#### [Source passage]
+-------+

Within India, "Green clearances", has been subjected to severe criticism for deterring the industrial development process and impacting economic growth.

How much truth is there to such perceptions? Which aspects of the process of securing environmental and forest clearance need attention and how can these be addressed? This study was undertaken to comprehend these contours of development.

The key findings of our research are:

  • Though a majority of projects across sectors and states get environmental clearance within a year, for projects that don't get approved, the time taken for clearance is huge.
  • For projects facing clearance delays, the process of collecting the required data and information, conducting Environmental Impact Assessment (EIA), and required document submission requires most time and is the reason for major delays across sectors. The stage up to approval of Terms of Reference (ToR) and the stages after submission of documents for final clearance take relatively shorter time.
  • A large part of projects across sectors, especially under the industrial category (90%), are pending due to forest clearances.
  • In the north-eastern states of India, more than 50% of projects have been rejected, returned or withdrawn under the forest clearance process.
  • As per our definition of delays i.e. 940 days, 40-60% of projects in thermal power, hydropower, coal mining and nuclear power sectors have faced delays during the stage of EIA, public hearing and submission of required data and information to the committee.
  • In Bihar, Chhattisgarh, West Bengal and north-eastern states, 60%-70% of projects have been in the clearance pipeline for at least two years since their date of application, and many of these have been in the waiting process for more than three years.
  • As per our definition of delays i.e. 940 days, at least 40% projects in Chhattisgarh are facing delays.
  • From the textual analysis, it was evident that the delays in the clearance process cannot solely be blamed on the extant laws or administrative barriers.
  • Non-compliance with the TOR, incorrect information submission, insufficient data analysis and submission of wrong format and out-dated forms etc featured regularly across the 120 projects reviewed in the EAC meeting reports.
  • Delay in approval from other ministries or departments as per the project requirements caused significant postponement especially for coal mining, hydropower and nuclear power projects. These approvals ranged from that of SPCB, Ministry of Coal, state revenue departments, Panchayat Committees etc.

+-------+

#### [Tasks and exercises]
(a) According to the green clearances study, what percentage of industrial-category projects are pending due to forest clearances?
(b) From the green clearances study, reproduce everything from "The key findings" down to "to forest clearances.".

#### [Supplied material]
+-------+

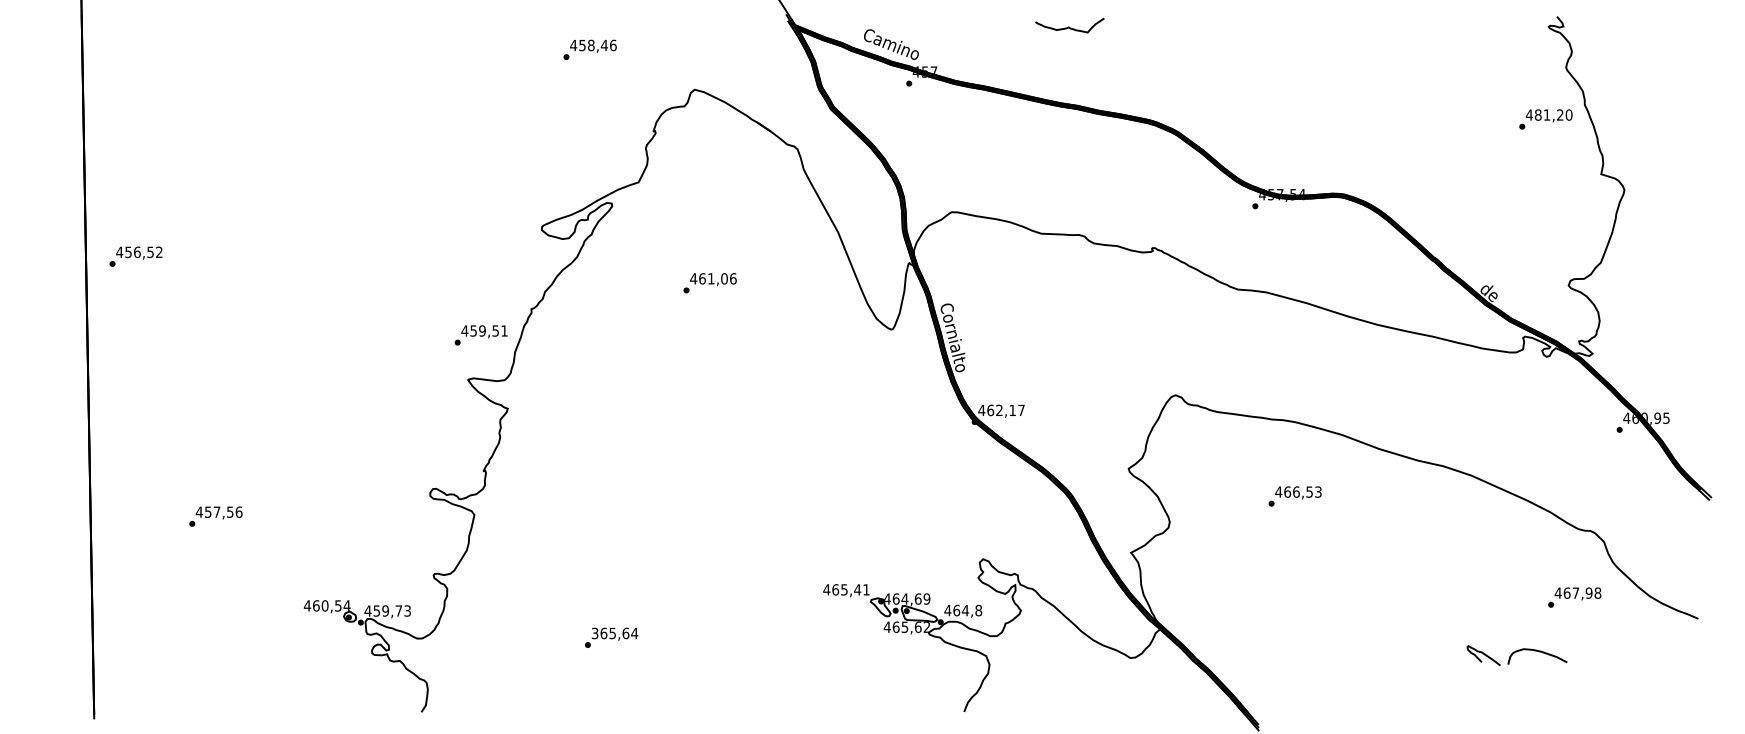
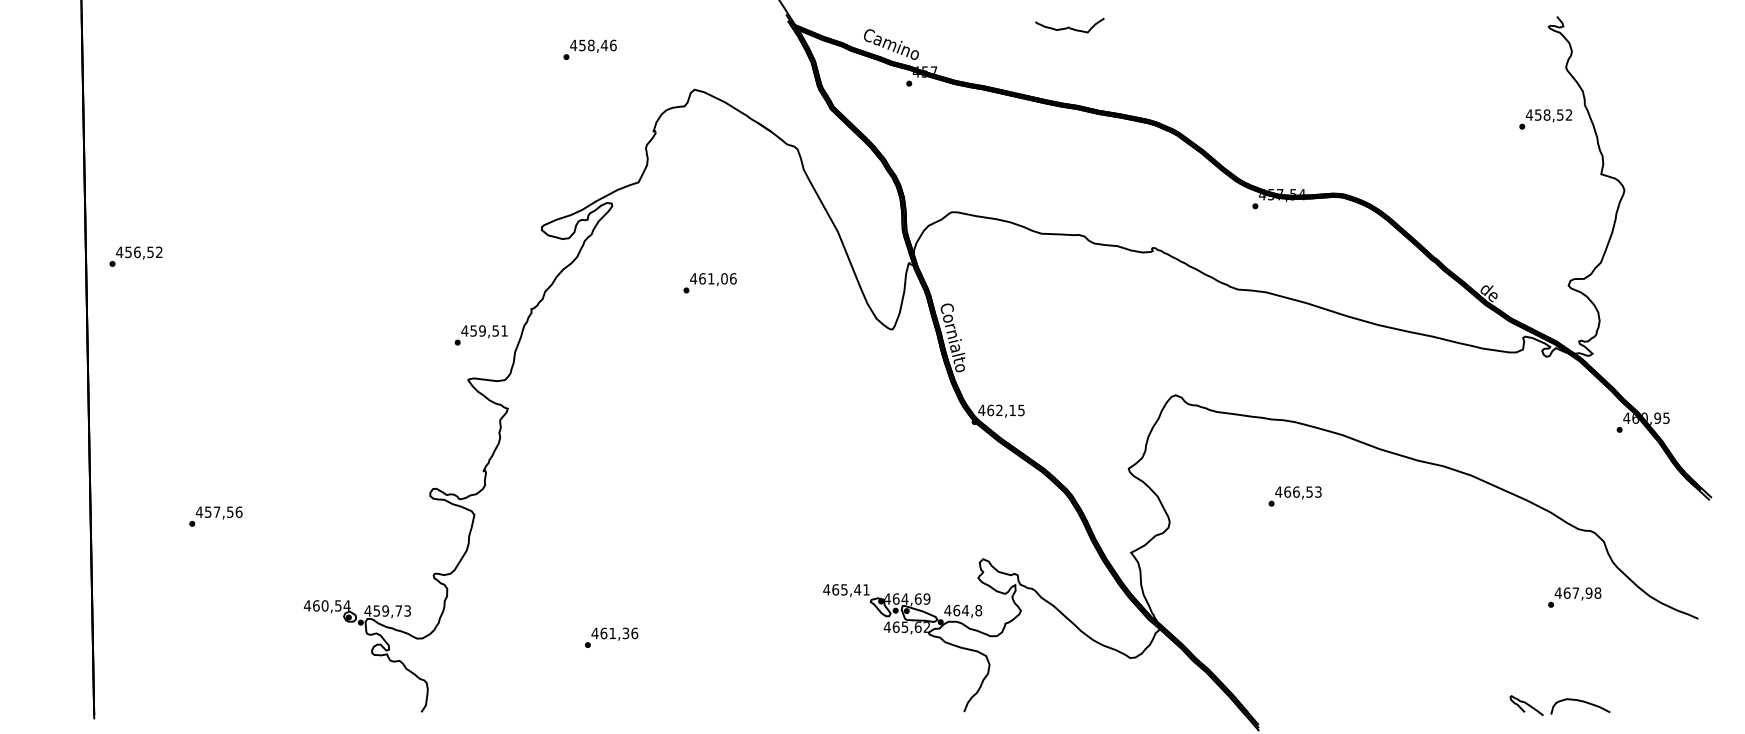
text at (1553, 114): 481,20 -> 458,52
text at (1021, 410): 462,17 -> 462,15
text at (614, 633): 365,64 -> 461,36
part at (1516, 655) position: (1516, 655) -> (1559, 705)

+-------+

#### [The responses]
(a) 90%

(b)
The key findings of our research are:

  • Though a majority of projects across sectors and states get environmental clearance within a year, for projects that don't get approved, the time taken for clearance is huge.
  • For projects facing clearance delays, the process of collecting the required data and information, conducting Environmental Impact Assessment (EIA), and required document submission requires most time and is the reason for major delays across sectors. The stage up to approval of Terms of Reference (ToR) and the stages after submission of documents for final clearance take relatively shorter time.
  • A large part of projects across sectors, especially under the industrial category (90%), are pending due to forest clearances.